[課題の目的]: 次に掲げるスリランカ津波被害の支援活動報告を、最後に示された文の続きから書き継いでください。

===== 原典資料

スマトラ沖地震・HBSスリランカ・津波被害緊急支援室
福岡日雙上人よりスリランカ現地支援活動報告
12月26日、スマトラ沖で発生した地震と津波の被害。妙深寺では、ご住職が渡航されたご縁の深い彼の地の被害の深刻さを想定し、いち早く年末に「津波被害緊急支援室」を設置し、ホームページや各部署を通じて、幅広く支援活動を推進してまいりました。
中越地震と今回の津波被害に対する義援金は、ホームページを通して15万円、総計で100万円を超える志をお預かりしました。
当山ご住職は、地震発生から現地のスリランカご信者さま方と電話やメール、ファックスを通じて連絡を取られ、被害状況を伺ったり、励まし続けられたりしておりました。今後の支援活動については、全て福岡御導師にお伺いし、具体的な活動のご指示をいただきますが、とにかく各寺院でできる限りの支援を呼びかけている間に、福岡御導師は急遽スリランカの現地へ奥さまと共に渡航を決行されました。その挺身の支援活動に頭が下がるばかりです。
この間、妙深寺では毎朝夕のご祈願、ご回向、全御講席でのご祈願を続けてまいりました。そして1月18日に福岡御導師はご無事に帰国をされ、ここに御導師からの報告が到着し、義援金に対する御礼も含め、ご披露をさせていただきます。
福岡御導師:一月十日、スリランカに向け出発し、昨日(十八日)帰国いたしました。その間、寒修業中でございますのに、寒修業の参詣をご無礼し、皆様に勝手をいたしました。

==========
===== データ内容

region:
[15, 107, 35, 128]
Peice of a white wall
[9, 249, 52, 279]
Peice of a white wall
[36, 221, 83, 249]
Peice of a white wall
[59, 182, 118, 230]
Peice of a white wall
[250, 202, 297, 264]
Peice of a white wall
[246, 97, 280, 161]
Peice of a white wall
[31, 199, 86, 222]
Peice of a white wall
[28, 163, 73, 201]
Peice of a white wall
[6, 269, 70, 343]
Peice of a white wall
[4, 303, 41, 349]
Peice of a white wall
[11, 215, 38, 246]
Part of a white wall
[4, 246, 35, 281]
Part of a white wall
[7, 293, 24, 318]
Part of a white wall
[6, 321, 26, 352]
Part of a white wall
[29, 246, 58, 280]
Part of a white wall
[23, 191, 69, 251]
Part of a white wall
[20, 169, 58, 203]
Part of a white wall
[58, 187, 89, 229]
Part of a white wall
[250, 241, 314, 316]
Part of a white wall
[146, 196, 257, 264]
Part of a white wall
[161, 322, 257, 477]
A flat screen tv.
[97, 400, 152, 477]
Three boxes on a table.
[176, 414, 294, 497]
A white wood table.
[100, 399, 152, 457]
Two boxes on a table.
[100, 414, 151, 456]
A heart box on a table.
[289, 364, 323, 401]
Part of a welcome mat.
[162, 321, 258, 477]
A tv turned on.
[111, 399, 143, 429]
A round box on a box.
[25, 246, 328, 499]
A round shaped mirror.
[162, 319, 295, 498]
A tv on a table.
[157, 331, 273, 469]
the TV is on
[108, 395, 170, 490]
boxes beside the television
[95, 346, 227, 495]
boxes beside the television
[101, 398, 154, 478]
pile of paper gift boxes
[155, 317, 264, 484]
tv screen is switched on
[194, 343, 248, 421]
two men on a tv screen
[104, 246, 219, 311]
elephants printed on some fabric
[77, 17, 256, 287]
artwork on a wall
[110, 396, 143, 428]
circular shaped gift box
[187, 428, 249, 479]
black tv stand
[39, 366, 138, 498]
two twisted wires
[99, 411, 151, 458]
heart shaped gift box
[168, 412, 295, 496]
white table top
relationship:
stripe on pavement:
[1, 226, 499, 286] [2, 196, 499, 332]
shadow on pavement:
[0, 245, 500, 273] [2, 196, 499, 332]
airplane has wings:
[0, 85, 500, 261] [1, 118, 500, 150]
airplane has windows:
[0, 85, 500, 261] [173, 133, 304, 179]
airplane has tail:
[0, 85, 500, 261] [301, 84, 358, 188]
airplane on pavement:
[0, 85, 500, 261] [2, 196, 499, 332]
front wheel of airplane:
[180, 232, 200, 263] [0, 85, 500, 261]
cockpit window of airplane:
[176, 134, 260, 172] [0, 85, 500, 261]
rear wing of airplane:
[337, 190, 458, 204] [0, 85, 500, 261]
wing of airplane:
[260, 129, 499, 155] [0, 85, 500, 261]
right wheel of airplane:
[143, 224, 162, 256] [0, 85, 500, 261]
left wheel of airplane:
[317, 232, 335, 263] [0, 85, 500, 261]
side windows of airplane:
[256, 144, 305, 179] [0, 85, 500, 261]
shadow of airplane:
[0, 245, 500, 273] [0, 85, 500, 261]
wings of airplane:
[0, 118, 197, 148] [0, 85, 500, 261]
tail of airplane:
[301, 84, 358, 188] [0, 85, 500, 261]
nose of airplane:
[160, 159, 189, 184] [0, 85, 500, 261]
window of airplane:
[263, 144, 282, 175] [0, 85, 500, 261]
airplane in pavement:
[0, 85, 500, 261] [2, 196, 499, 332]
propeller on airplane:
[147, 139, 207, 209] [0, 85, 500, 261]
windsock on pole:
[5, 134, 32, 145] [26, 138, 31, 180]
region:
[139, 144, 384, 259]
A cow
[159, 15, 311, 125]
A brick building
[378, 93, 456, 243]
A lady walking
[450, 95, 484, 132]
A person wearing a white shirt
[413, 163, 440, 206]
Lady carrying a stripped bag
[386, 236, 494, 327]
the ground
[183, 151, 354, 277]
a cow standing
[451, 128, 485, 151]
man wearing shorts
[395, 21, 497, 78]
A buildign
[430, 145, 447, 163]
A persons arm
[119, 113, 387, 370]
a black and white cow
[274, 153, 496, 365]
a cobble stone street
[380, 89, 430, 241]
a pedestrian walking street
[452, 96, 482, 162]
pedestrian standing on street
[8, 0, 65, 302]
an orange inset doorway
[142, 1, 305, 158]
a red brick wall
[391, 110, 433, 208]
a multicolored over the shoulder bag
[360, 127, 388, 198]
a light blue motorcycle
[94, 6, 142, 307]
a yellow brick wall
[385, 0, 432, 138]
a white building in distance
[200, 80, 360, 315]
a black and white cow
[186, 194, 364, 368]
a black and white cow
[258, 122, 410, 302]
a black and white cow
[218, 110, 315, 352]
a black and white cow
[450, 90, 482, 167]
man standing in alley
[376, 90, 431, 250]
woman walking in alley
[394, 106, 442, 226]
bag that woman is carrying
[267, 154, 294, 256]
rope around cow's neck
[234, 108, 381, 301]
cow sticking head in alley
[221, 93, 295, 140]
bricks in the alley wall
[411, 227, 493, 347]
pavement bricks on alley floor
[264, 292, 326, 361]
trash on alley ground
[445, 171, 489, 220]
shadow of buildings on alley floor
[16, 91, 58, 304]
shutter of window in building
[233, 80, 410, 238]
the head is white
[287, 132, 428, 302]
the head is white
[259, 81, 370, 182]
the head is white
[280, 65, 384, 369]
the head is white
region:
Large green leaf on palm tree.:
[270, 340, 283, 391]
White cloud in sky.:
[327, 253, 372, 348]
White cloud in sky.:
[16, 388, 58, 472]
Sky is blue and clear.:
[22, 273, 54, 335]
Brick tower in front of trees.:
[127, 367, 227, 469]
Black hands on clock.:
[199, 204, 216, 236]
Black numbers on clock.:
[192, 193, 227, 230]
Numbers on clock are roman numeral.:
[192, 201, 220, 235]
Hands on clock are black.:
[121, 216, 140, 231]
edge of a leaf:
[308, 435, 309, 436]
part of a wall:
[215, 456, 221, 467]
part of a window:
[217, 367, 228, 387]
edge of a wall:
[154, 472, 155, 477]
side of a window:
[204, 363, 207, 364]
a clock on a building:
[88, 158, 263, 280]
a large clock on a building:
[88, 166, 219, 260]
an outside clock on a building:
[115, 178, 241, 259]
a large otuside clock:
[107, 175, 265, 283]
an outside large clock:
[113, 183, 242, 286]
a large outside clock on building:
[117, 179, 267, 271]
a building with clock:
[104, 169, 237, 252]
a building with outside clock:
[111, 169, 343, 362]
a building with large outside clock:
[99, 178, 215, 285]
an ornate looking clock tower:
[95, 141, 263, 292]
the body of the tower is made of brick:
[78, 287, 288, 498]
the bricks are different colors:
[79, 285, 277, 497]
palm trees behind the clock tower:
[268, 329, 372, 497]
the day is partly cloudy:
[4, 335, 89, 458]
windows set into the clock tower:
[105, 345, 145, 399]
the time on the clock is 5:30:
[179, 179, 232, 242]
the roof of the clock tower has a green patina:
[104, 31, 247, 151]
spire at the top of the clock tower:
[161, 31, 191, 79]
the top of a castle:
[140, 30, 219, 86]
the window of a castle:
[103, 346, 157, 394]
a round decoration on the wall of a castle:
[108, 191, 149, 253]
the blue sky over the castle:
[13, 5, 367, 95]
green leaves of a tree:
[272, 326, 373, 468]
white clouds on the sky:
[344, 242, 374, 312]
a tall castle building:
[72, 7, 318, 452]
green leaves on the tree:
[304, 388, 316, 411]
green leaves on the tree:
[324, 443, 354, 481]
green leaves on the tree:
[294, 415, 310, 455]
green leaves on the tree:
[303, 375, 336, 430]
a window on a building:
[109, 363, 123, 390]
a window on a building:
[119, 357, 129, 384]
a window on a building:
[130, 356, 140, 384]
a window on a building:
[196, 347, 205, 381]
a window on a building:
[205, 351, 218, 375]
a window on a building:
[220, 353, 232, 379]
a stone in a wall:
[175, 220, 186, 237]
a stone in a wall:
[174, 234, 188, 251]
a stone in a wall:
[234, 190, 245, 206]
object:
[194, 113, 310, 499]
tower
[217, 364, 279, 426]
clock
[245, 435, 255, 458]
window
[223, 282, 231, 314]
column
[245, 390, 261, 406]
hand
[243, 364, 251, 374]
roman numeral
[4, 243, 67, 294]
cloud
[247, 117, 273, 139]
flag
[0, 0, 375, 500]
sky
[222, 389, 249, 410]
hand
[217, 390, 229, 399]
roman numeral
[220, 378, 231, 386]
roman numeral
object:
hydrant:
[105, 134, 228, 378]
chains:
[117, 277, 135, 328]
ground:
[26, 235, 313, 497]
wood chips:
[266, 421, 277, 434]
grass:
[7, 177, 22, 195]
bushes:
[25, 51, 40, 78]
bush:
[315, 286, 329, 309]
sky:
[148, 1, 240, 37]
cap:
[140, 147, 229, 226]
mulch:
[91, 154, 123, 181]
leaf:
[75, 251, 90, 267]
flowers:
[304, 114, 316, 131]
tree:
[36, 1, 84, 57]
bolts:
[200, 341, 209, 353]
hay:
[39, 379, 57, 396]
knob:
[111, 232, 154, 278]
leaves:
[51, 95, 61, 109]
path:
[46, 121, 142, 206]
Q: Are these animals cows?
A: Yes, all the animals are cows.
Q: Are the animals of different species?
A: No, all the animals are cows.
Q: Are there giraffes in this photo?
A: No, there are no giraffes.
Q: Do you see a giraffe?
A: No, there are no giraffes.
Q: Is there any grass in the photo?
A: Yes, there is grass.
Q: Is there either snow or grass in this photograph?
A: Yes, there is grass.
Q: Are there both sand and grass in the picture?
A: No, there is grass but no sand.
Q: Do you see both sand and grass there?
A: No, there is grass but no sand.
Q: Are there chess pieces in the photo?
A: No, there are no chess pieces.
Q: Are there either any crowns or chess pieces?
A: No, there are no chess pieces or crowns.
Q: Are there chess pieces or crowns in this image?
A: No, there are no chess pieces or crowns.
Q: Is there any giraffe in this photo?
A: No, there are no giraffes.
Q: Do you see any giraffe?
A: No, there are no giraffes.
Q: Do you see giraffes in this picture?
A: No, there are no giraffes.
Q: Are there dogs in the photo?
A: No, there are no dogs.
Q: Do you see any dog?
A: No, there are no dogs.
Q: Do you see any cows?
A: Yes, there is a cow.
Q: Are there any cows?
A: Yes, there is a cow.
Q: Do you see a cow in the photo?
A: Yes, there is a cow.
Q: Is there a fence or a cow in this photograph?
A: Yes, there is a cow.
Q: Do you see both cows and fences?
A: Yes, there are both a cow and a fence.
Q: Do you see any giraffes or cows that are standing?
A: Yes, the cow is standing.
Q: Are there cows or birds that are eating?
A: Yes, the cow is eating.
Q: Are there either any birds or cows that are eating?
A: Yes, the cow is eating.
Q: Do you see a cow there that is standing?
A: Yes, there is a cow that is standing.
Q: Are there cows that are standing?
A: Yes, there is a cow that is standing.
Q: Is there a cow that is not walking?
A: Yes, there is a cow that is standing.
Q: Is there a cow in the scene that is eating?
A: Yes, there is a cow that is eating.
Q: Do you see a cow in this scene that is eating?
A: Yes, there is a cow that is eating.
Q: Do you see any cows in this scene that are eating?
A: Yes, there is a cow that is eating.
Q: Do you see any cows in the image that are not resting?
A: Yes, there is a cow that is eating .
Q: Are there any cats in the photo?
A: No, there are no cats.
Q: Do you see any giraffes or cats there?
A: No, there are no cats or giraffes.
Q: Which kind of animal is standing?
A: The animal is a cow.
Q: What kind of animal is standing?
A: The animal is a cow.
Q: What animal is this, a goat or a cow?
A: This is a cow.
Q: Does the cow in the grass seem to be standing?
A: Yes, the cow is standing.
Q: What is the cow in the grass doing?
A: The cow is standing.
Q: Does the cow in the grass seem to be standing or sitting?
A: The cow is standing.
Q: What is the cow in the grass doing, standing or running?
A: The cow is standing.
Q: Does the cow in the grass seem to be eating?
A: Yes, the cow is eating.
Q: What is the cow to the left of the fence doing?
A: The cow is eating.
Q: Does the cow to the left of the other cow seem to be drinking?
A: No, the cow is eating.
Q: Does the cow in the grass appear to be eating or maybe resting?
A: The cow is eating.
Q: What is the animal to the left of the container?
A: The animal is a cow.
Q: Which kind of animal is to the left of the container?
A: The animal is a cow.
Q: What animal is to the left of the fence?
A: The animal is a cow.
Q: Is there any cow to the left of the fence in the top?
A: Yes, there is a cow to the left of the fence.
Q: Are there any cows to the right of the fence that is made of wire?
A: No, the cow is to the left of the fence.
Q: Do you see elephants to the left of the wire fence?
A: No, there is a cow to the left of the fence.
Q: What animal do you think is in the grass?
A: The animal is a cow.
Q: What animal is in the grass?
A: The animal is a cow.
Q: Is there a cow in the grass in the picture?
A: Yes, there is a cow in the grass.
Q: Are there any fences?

==========

[解答欄]:
この時期に行かせていただいて良かったと思っております。テレビや新聞の報道で刻々と向こうの様子は報じられておりますので、皆さんも大体の様子はご存じだと思います。スリランカに関して申しますと、今のところ三万一千人の方が今回の津波で亡くなっておられますが、これは死亡が確認された方の数であり、それに倍する約四万人の方がいまだ行方不明。七万人以上の方がスリランカだけでも犠牲になっておられる。
スリランカの東から南側に、スマトラから直接波が当たり、こちらの被害が大きかった。佛立宗が弘まっているコロンボからその一帯は、島の反対側にありますから、比較的被害は少なかったのですが、コロンボから南のカルタナというところまでは相当大きな波が押し寄せました。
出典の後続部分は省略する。